**SELECTED EXCERPT:**
=== Section Start ===

A ‘Kelvite’ sounding machine of the period.
Wireless telegraphy
For surfaced wireless transmissions, Johns proposed WT masts suitable for a reliable day range of 1,000 miles. The masts themselves were ordered on 6 April 1922, and would be of the retractable (telescopic) type to reduce underwater resistance. Both were of three-throw design, the forward mast extending from a well set in the front of the conning tower to a height of 35ft 9in and being capped with a T-piece aerial spreader; the rear mast with a similar spreader retracted into the rear hull and was of necessity longer, extending to 43ft 3in. When the masts were extended, the 150ft long three-wire aerial was carried at a height of 68ft above the surface, and ended in a special WT cabinet measuring 13ft by 6ft. As installed, it was intended that the WT set should transmit with a 100 per cent success rate at a range of 500 miles, and that at 1,000 miles, 80 per cent of messages transmitted should be successful. Given the power of shore-based radio communications equipment, reception could normally be assured even at maximum range.
Underwater position indication equipment
On 3 April 1926 the Signal Department memoed that a grenade signal ejector was to be fitted. This device permitted a submerged submarine to indicate its position – for example during exercises – by firing a ‘water shot’ which would be visible on the surface.
Visual signalling
The after periscope standard at the rear of the conning tower carried a signal mast with a halliard on which signal flags could be hoisted. Behind this was fixed a watertight all-round flashing lamp. The sketch top right shows a potential use of this for flashing Morse Code signals, for daylight concentration manoeuvres. At ‘the sharp end’, the crew would fasten the jackstaff to fly the Union Flag. This fitting carried a light for use when at anchor, and was topped by the traditional brass dolphin, the famous symbol of the Submarine Service.
The after periscope standard on X.1, and the proposed modification on S/M X.2.
The jackstaff fitting.
A view of X.1 probably off Portsmouth in September or October 1925 for torpedo trials, showing the WT masts extended.
Mock-up of X.1’s upper control room, looking aft.
A drawing by David Hill of the same area as finally constructed, showing the 30ft periscope, and the chart table to the right. The ladder in the foreground connected with the conning tower and the DCT.
A drawing by David Hill, showing the main control room looking aft. In the centre, the raised platform is used when viewing through the forward 36ft periscope. The steam-driven ‘K’ class submarines also shared this feature. The circular hatchway in the foreground leads down into the CO2 machinery space below the control room, a space also occupied by the wireless office and the silent compartment for the hydrophone operator. On the left are valves controlling the main ballast tank vents and further aft on the same side the gyro compass relay panels and an electrical switchboard. The ladder amidships connects with the upper control room and behind the ladder are the gyro compass and a chart table. To the right are coolers for the air-conditioning system, behind which are the hydroplane control wheels, and in the aft corner one of the centrifugal ballast pumps.

=== Section End ===

**TASK ITEM:** Please carry on the passage about the submarine X.1's signalling gear and control rooms from the point where it stops.

**DATASET ENTRIES:**

=== Section Start ===

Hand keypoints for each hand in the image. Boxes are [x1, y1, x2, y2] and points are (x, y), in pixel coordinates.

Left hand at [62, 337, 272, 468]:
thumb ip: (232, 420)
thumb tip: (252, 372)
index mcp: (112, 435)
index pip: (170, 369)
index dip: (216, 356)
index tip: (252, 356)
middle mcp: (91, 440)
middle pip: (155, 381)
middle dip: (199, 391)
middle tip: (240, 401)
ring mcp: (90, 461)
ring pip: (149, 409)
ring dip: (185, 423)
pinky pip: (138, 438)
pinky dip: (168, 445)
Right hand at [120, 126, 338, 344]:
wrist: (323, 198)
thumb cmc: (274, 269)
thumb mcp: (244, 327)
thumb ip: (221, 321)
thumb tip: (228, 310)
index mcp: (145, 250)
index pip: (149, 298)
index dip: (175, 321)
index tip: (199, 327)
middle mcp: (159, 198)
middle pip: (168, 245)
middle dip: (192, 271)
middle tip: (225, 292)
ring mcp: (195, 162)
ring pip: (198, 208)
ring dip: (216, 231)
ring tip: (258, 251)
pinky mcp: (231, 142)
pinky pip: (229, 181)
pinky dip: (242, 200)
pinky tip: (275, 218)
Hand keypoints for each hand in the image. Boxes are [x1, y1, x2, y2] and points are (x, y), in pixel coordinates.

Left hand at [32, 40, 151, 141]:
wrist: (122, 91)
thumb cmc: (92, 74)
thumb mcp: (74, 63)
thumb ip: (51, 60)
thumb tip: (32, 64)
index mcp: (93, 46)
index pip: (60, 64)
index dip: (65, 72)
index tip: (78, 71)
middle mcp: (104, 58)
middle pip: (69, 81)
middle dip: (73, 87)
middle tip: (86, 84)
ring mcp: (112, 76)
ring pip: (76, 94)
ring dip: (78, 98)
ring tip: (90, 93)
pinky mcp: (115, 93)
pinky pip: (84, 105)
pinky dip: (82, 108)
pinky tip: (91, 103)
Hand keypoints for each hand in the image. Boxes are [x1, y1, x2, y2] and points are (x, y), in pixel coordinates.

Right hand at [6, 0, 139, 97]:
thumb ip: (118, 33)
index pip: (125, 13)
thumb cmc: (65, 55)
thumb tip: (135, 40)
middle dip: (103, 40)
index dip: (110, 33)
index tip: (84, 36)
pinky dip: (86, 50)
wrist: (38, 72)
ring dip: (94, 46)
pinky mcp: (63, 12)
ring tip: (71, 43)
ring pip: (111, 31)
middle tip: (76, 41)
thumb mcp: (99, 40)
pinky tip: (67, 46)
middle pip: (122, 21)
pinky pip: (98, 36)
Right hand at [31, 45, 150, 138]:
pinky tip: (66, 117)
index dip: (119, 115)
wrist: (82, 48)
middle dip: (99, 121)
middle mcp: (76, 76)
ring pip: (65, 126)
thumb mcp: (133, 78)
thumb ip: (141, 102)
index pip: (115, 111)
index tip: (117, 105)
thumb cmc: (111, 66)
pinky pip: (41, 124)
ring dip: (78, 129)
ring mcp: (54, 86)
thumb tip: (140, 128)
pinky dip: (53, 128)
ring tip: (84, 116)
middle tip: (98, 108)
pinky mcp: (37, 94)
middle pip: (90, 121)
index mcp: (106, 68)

=== Section End ===
=== Section Start ===

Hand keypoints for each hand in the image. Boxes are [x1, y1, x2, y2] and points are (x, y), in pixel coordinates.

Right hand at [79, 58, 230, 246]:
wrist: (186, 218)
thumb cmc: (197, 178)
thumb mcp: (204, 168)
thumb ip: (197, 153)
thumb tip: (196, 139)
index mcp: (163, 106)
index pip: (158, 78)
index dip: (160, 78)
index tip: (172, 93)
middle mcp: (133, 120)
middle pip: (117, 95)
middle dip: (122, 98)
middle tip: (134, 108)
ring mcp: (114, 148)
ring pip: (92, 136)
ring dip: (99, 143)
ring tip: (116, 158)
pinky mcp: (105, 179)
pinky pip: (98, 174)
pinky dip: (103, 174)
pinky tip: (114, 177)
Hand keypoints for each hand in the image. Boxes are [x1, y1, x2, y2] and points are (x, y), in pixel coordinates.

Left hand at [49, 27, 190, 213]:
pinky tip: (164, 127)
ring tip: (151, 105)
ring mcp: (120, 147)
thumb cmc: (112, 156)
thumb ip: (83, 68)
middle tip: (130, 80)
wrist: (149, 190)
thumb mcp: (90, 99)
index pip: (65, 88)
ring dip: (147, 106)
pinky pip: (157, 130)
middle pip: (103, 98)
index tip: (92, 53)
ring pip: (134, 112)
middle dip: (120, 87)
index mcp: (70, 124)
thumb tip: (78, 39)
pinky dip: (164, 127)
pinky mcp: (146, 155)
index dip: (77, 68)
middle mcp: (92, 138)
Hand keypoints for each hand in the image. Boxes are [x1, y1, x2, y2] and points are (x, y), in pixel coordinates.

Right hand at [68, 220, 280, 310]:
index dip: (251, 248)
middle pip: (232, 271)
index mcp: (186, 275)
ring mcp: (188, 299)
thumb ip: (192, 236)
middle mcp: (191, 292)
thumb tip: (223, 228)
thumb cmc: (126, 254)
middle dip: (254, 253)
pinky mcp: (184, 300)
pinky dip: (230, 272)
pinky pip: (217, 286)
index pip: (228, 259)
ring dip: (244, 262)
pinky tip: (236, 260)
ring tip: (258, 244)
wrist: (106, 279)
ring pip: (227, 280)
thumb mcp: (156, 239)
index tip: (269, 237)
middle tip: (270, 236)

=== Section End ===

**REPLY TO THE TASK:**
Control Facilities
Unlike even the largest U-boats of the Great War, where the commanding officer stood alone in a ‘kiosk’ during attacks, RN submarine commanders directed operations from the control room under the conning tower, surrounded by the officers and ratings of the control team. Given the size and complexity of X.1, her control spaces were larger than normal, but still appeared extremely crowded. No internal photographs of X.1 have survived (if any were ever taken), but we can gain an impression of the upper control room from the photographs of the wooden mock-up prepared at Chatham Dockyard. This was used to work out the positions of all the various controls, gauges and communication devices, whilst still leaving sufficient space for the operators to carry out their functions.
A David Hill drawing showing the pump room, looking aft. The wooden ladder led down from the foredeck. Whilst at sea this ladder would have been swung upwards and fixed to the deckhead to give more room in the narrow passageway. The watertight door leading aft into the wardroom can be seen at the end of the passageway. To the left in this view is a wooden fuse box and to the right the controls for the forward low-pressure blower.
As befitted an experimental vessel, X.1’s Kingston valves – which controlled her ballast tanks for diving and surfacing – had 20in diameter handwheels made of a ‘new aluminium alloy’, being 2 per cent nickel/3½ per cent copper/1 per cent magnesium/93½ per cent aluminium.
Periscopes
On 23 March 1922 the periscope specifications were fixed as
| Lookout | 42ft × 8½ins | (18½ft unsupported) |
| After (unifocal) (sic) | 36ft ×7½ins | (14½ft unsupported) |
| Forward (bifocal) | 36ft × 7½ins | (20ft unsupported at the upper control room or 14½ft unsupported at the lower control room) |
Barr & Stroud would provide the actual instruments. Blueprint No. 5727 in the Ship’s Cover at Greenwich shows the bottom end of Submarine Periscope Type CH9. This measured 42ft from window to eyepiece centre (monocular type).
The binocular power (B/P) scale was 1/2.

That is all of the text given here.